Brennan’s five-year tenure produced a disappointing 32-18 record, and Leahy publicly criticized the results — bad form for a former coach. “And I think that contributed to how Leahy slowly disappeared from public view,” Maisel said.
While working on the book, Maisel found himself totally immersed in Leahy’s life. “It was really, to me, a microcosm of America in the 20th century,” the author said.

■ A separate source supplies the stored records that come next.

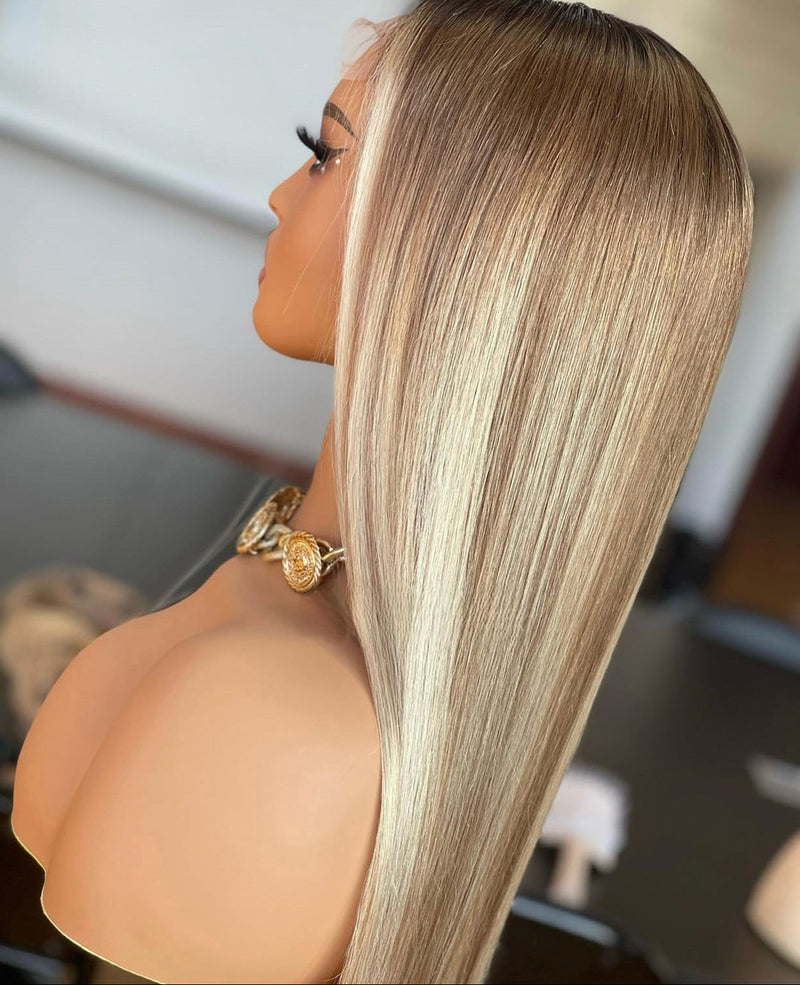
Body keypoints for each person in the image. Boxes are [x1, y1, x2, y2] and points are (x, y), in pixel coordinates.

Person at [11, 3, 754, 983]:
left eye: (321, 156)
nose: (281, 193)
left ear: (461, 252)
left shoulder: (270, 721)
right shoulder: (291, 623)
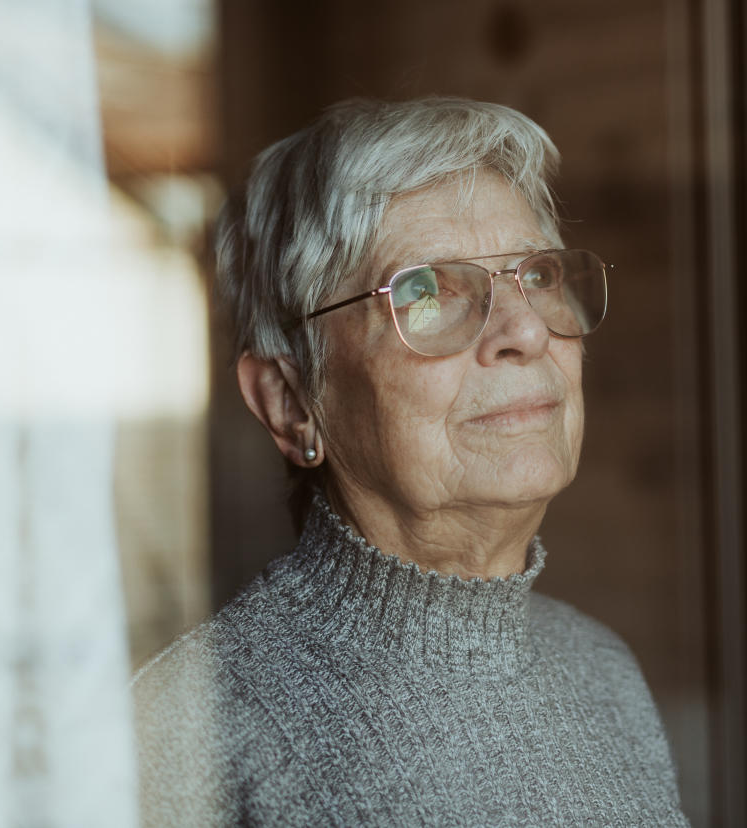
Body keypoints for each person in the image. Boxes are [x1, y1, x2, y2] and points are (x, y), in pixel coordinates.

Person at [132, 96, 689, 827]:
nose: (524, 329)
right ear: (290, 400)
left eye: (539, 276)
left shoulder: (601, 668)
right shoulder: (190, 729)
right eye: (427, 291)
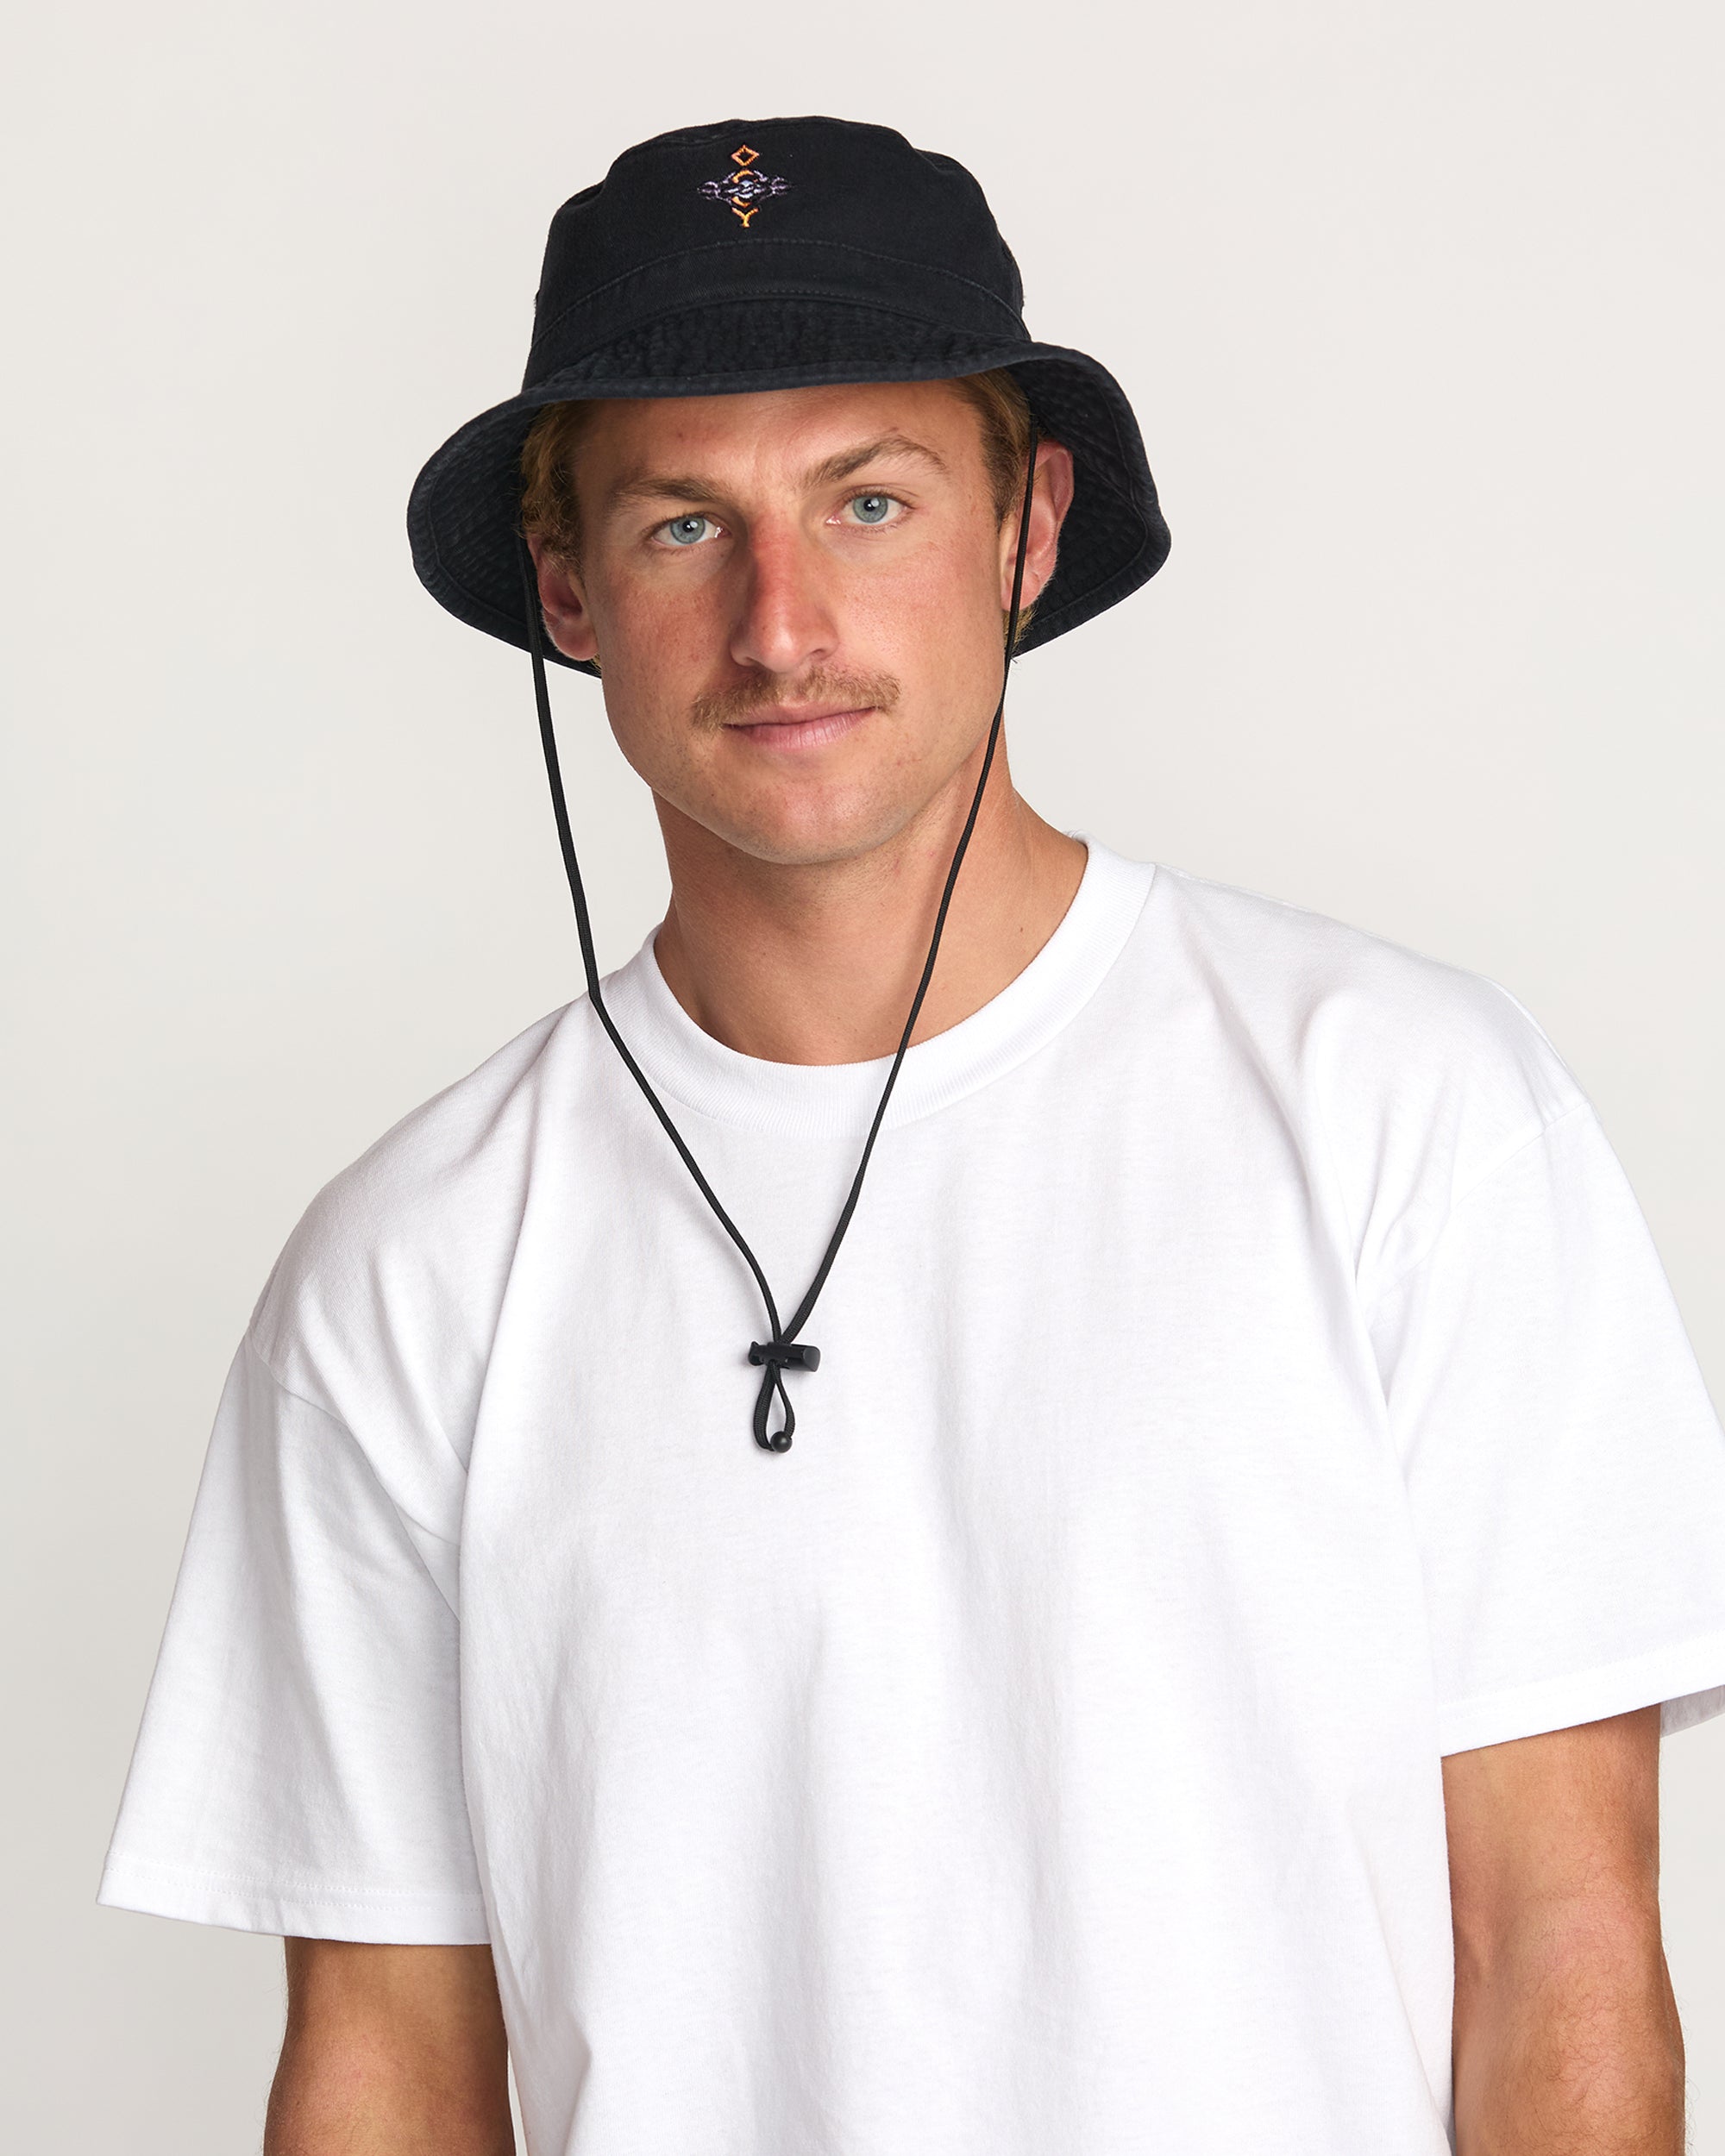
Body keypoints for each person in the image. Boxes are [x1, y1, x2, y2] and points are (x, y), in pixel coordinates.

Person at [100, 115, 1725, 2155]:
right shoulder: (405, 1266)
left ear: (1026, 531)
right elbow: (386, 2062)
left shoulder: (1402, 1109)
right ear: (565, 587)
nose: (782, 623)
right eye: (682, 525)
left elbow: (1560, 1944)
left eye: (867, 502)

Born in Nebraska, Leahy spent one childhood winter with his family living in a tent at their new homestead in South Dakota. He learned farming and cowboy skills, then excelled in sports during high school — where his football coach was Earl Walsh, a 1922 Notre Dame graduate who had played for Rockne.
Leahy “wanted to be somebody and he wanted to play for Knute Rockne,” Maisel said. He met that goal, but never got much playing time. He was injured his junior year and missed most of the season, then badly hurt his knee senior year a few days before the season opener.
Rockne took Leahy under his wing, including arranging a post-graduation job for his protégé as an assistant coach at Georgetown University. It was one of Rockne’s last actions before he was killed in an airplane crash in March 1931.
Leahy and his wife, Florence, had eight children, but he was mostly an absentee father. Fred Leahy, one of the sons, once said: “Dad belonged to the world and Mom had eight kids,” the author recalled.
The family lived near Michigan City, Indiana. During the season, Leahy slept on a cot in the Notre Dame firehouse, then he’d get up early the next morning and go right back to his coaching office. And when the season ended, he ran football clinics and went on speaking tours for the University.
Despite the sad circumstances of his departure from coaching at middle age, Maisel said, Leahy never lost his love for Notre Dame.
Fighting Irish football great Johnny Lujack ’48, the 1947 Heisman Trophy winner, recalled that years after Leahy retired, he and Creighton Miller ’44 had dinner with their former coach in South Bend. Afterwards, as they drove by campus, Leahy spotted moonlight shining on the Golden Dome and asked Lujack to stop the car, Maisel said.
“Gents, there might be the greatest sight the world has ever known,” Leahy declared. “It’s a shame that everyone can’t see it.”
Margaret Fosmoe is an associate editor of this magazine.